Perfect dungeon 23
*コツコツとエントランスに響く靴音。
周りを取り囲む屈強な男たちの訓練された規則的な足音が俺の歩みに続く。
どう見ても異国の風貌の浅黒い肌。
物差しを背中に刺したままの垂直さの背中が俺を取り囲む。
俺があごひげとサングラスで変装しなくてもこいつらの方が人目を引くことは間違いないと思う。
「おい、聞いたか?代表が行方不明だって噂」
「さっき、秘書が連絡取れないとか話していたの聞いた」
「俺は出張先に現れてないって聞いたぞ」
どうやら西田が行動を開始したらしい。
俺の不在を情報を流してるってことは、不穏な動きをする相手に目星がついたってことだ。

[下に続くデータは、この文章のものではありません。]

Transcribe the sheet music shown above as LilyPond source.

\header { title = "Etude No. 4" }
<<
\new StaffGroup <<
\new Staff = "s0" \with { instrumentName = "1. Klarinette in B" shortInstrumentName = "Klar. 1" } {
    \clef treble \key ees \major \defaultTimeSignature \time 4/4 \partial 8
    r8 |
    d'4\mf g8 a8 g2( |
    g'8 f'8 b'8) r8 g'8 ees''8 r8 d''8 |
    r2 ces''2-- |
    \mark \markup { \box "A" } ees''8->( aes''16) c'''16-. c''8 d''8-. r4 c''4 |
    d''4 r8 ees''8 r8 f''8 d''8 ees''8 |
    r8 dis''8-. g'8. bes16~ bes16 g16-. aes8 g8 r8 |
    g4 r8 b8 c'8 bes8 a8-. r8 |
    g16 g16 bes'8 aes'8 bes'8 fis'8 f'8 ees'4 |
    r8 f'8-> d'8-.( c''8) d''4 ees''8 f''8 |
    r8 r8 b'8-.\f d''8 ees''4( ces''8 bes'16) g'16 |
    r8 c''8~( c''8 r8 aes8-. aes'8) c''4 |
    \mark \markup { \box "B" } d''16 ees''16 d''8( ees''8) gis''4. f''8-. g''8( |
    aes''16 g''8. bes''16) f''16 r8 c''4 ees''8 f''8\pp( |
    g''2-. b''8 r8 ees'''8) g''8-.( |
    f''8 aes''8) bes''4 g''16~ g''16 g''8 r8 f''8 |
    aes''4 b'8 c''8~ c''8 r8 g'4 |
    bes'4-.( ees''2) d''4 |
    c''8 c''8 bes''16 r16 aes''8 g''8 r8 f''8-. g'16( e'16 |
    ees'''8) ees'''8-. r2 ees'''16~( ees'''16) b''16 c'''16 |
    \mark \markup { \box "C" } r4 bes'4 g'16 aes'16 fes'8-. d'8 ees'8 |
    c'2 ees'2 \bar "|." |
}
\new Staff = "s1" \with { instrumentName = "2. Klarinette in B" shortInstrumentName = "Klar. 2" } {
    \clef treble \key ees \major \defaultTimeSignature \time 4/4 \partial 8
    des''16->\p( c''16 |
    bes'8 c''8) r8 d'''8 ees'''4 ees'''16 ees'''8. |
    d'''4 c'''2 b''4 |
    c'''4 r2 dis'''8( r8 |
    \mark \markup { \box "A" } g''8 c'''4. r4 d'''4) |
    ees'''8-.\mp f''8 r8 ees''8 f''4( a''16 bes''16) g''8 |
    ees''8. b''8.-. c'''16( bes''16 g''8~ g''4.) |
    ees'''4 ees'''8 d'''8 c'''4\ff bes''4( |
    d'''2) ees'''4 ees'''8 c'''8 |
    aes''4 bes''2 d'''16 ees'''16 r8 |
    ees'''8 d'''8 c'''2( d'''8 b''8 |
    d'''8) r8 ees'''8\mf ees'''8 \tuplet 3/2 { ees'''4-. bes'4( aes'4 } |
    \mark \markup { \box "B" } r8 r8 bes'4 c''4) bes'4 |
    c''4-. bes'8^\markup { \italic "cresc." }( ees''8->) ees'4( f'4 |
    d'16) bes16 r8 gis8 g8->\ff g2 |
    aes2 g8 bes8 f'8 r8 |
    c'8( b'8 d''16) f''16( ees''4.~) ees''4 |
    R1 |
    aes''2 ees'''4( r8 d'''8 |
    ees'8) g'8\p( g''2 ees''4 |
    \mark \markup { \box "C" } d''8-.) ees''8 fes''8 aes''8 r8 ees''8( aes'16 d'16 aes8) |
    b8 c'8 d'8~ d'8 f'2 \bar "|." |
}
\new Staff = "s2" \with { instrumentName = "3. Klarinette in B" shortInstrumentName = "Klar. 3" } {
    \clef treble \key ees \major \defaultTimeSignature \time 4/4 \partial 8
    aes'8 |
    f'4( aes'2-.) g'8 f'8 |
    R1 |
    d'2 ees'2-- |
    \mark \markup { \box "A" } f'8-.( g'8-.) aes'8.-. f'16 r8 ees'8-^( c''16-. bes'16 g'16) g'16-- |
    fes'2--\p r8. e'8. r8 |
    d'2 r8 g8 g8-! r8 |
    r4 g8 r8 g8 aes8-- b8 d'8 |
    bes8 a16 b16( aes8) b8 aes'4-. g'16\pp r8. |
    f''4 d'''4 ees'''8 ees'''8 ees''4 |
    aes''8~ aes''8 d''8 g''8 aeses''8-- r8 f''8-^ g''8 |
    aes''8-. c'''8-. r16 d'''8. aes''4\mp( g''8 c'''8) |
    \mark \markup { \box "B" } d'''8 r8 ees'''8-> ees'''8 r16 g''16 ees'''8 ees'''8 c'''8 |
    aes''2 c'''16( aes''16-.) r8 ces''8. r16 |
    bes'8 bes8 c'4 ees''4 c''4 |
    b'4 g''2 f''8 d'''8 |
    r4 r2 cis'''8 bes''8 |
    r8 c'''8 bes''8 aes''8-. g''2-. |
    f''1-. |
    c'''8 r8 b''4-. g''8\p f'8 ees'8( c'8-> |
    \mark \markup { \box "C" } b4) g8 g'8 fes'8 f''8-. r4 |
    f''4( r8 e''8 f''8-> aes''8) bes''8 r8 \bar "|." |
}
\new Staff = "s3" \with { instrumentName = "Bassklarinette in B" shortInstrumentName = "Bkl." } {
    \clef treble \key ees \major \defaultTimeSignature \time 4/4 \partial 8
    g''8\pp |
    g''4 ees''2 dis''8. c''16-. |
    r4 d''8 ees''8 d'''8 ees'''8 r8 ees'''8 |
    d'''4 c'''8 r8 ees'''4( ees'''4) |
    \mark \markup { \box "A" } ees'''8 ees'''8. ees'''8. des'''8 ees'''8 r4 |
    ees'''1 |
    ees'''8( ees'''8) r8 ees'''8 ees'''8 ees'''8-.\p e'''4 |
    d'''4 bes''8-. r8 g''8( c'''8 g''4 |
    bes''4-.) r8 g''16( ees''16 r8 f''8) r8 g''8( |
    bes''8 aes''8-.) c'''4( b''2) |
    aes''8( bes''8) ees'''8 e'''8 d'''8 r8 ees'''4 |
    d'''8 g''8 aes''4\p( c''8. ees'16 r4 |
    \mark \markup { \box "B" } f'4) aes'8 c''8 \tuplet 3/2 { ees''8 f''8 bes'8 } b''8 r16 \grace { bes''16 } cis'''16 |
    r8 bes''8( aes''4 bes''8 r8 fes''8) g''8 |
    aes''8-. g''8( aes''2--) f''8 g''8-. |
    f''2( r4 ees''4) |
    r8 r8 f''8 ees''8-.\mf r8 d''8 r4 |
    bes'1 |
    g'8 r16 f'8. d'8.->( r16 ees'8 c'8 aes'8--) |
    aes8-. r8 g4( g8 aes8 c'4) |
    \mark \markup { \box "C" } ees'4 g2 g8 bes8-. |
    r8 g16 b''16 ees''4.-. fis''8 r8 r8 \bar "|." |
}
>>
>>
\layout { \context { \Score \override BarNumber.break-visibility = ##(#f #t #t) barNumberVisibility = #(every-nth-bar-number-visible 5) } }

つーか、こんなとこまでひそひそと噂をする社員ってやばくないか?
誰が聞いてるともわかんない会社の玄関で交わされる会話。
次の日の株価に反映したらどうする。
それも西田の許容範囲かもしれない。
シレ―ッとした顔で「代表なら挽回できます」とかなんとか能面がつぶやく場面を想像してしまう俺。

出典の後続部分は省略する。